Pier Luigi Sangalli viveva a Villasanta
Villasanta (Monza e Brianza) – Aveva cominciato da bambino, facendo le caricature dei compagni e dei suoi professori che appendeva in oratorio. Si sarebbe ritrovato anni dopo a diventare uno dei fumettisti più celebrati d’Italia, legando la propria arte soprattutto (ma non solo) a Braccio di Ferro, di cui per trentasette anni, dal 1963 al 2000, era stato la “mano“ italiana. È morto giovedì sera Pier Luigi Sangalli. Aveva 86 anni e a darne la notizia è stata una delle quattro figlie, Elisabetta, che per anni lo aveva anche aiutato preparandogli i fondali quando fare fumetti richiedeva un lavoro massacrante, che aveva portato papà Pier Luigi a sfornare ogni giorno tavole a ritmo industriale: quasi sessantamila la sua produzione totale in carriera, fino a 270 al mese, oltre 5mila copertine. Richiestissimo, amatissimo, con un Braccio di Ferro (ma anche decine di personaggi allora in voga come Geppo o Provolino, Felix The Cat o Soldino) immaginati per la prima volta per un’editoria che si rivolgeva un pubblico di bambini. Un Braccio di Ferro i cui tratti ricordavano il volto del suo stesso disegnatore italiano e il suo occhio un po’ fisso per via di una maculopatia.
Tutti amavano il Braccio di Ferro di Pier Luigi Sangalli, tanto che anche il suo illustratore ufficiale americano, Hy Eisman, aveva confessato di ispirarsi a un certo punto un po’ ai disegni del “collega“ brianzolo. Nato a Monza, ma trapiantato a Villasanta, un paesino alle porte del Parco, dopo gli studi da ragioniere aveva provato anche a lavorare nel settore, “a contare“ le pizze dei film per la Warner Bros. Era durato un giorno, immediatamente fuggito per lanciarsi nel mondo dei fumetti. Con le casa editrici di Renato Bianconi a Milano, la sua fortuna, e l’approdo all’americano Braccio di Ferro, che in Italia all’epoca non funzionava. Dopo la “cura“ Sangalli, l’esplosione.

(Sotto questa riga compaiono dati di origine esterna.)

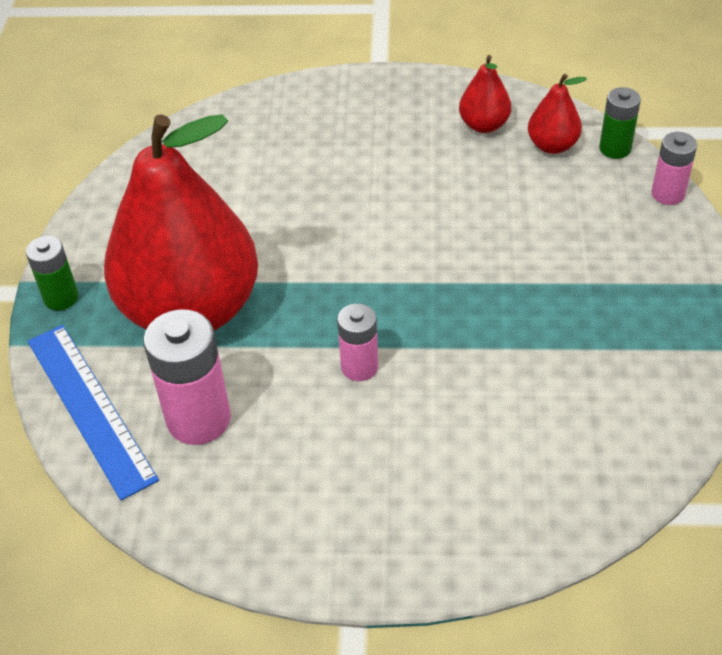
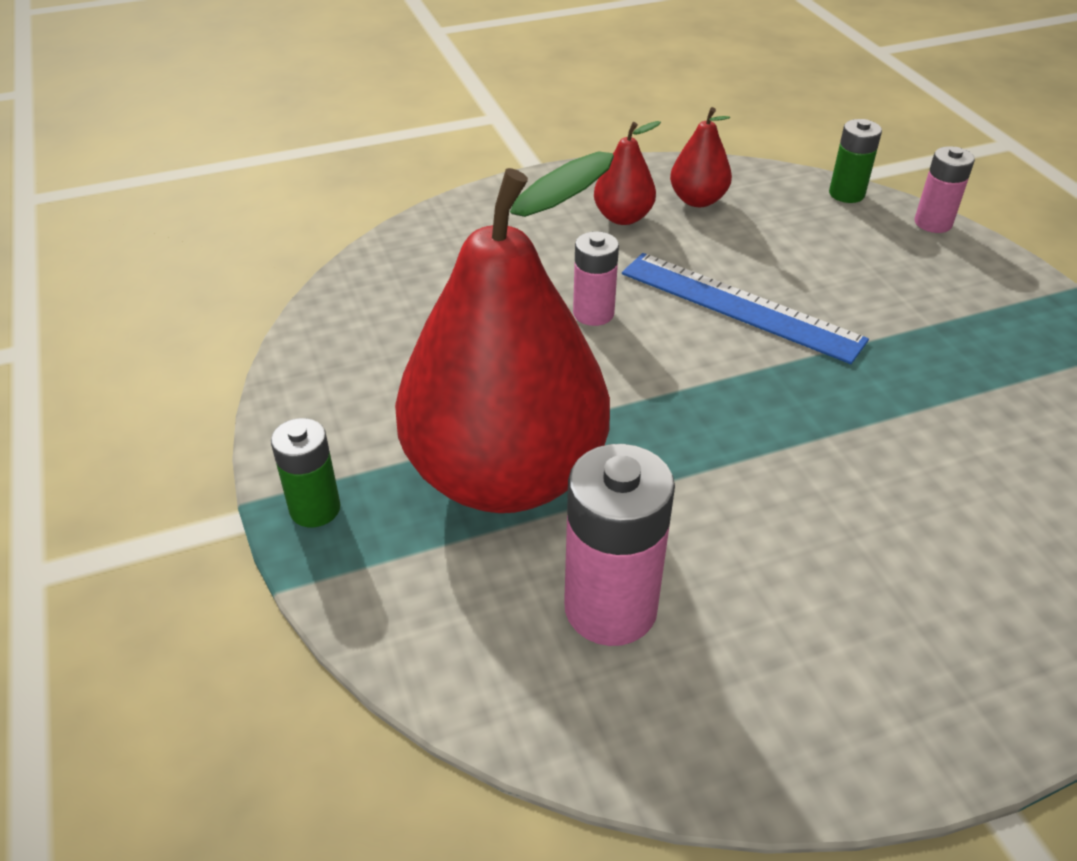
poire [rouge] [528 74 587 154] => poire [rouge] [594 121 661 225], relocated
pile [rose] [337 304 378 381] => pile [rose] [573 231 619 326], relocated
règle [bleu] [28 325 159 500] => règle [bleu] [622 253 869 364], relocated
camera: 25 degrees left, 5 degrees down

Amatissimo anche dalle star dell’epoca, come avevano più volte ricordato alla radio personaggi come Monica Vitti o Mina, Braccio di Ferro aveva spopolato. Le case editrici di Bianconi si erano trovate a sfornare decine di personaggi, da Zurlino Apprendista Mago a Merlotto, lo sceriffo Dormy West, Saruzzo, il Caporale Pignatta, il Fantasma Eugenio, Monco l’Olimpionico. Ritmi di lavoro indiavolati, anche 12-13 ore al giorno, ma sempre con il sorriso, una squadra di cui facevano parte fra gli altri anche il capostipite Alberico Motta e Sandro Rossi, entrambi brianzoli.

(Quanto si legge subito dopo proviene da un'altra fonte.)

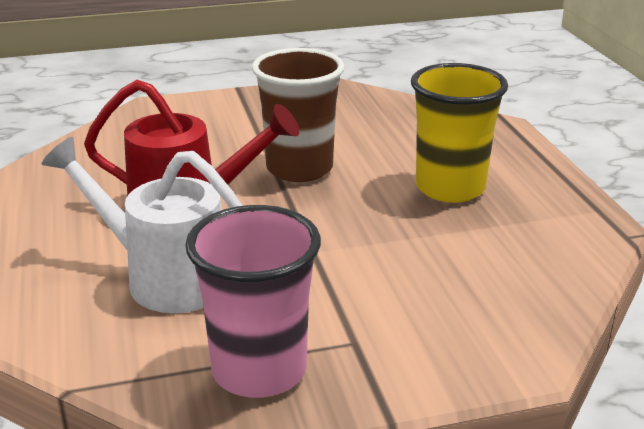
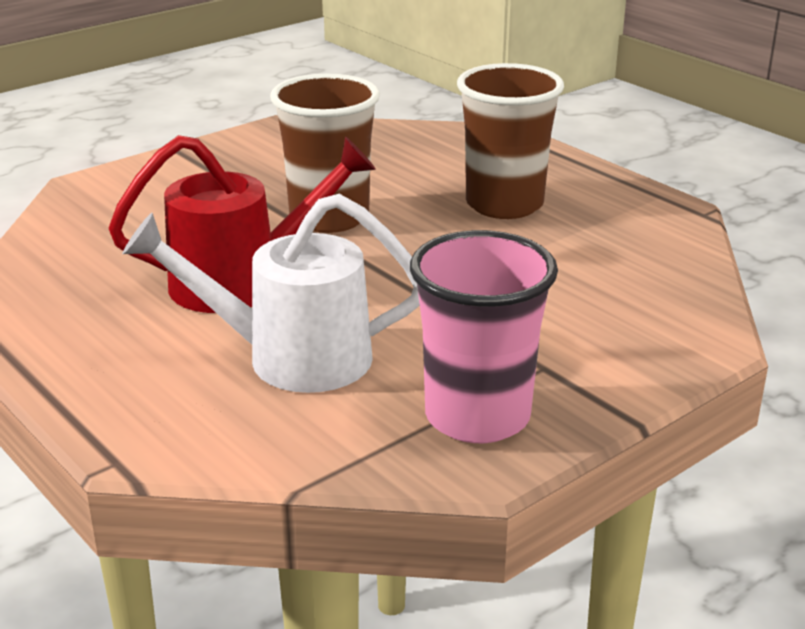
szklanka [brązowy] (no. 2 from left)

Sempre al passo coi tempi, come nella striscia in cui Braccio di Ferro prendeva a calci alcuni politici che avevano venduto un terreno giochi strappato ai bambini per farci una speculazione edilizia, pubblicata in piena epoca Tangentopoli. Con Sangalli chiamato da tutti i giornali convinti che si trattasse di un omaggio ad Antonio Di Pietro “anche se la verità era che l’avevo disegnata tre anni prima” confessò lui. Come avrebbe voluto essere ricordato uno come Pier Luigi Sangalli? A questa domanda, che gli avevamo posto in una vecchia intervista per Il Giorno, aveva risposto con semplicità: “Come uno che faceva ridere, il nostro lavoro, in fondo, era proprio quello… un lavoro molto divertente in cui non mi limitavo a disegnare, facevo anche le sceneggiature: forse ero “scemo”, ma quando trovavo una gag secondo me particolarmente divertente mi mettevo a ridere da solo”. Questo pomeriggio alla chiesa parrocchiale di Villasanta, alle 15.30, i funerali. E chissà se a vincere, nel ricordo, sarà il diavoletto Geppo o se ancora una volta ad avere la meglio saranno Braccio di Ferro con i suoi spinaci e Olivia.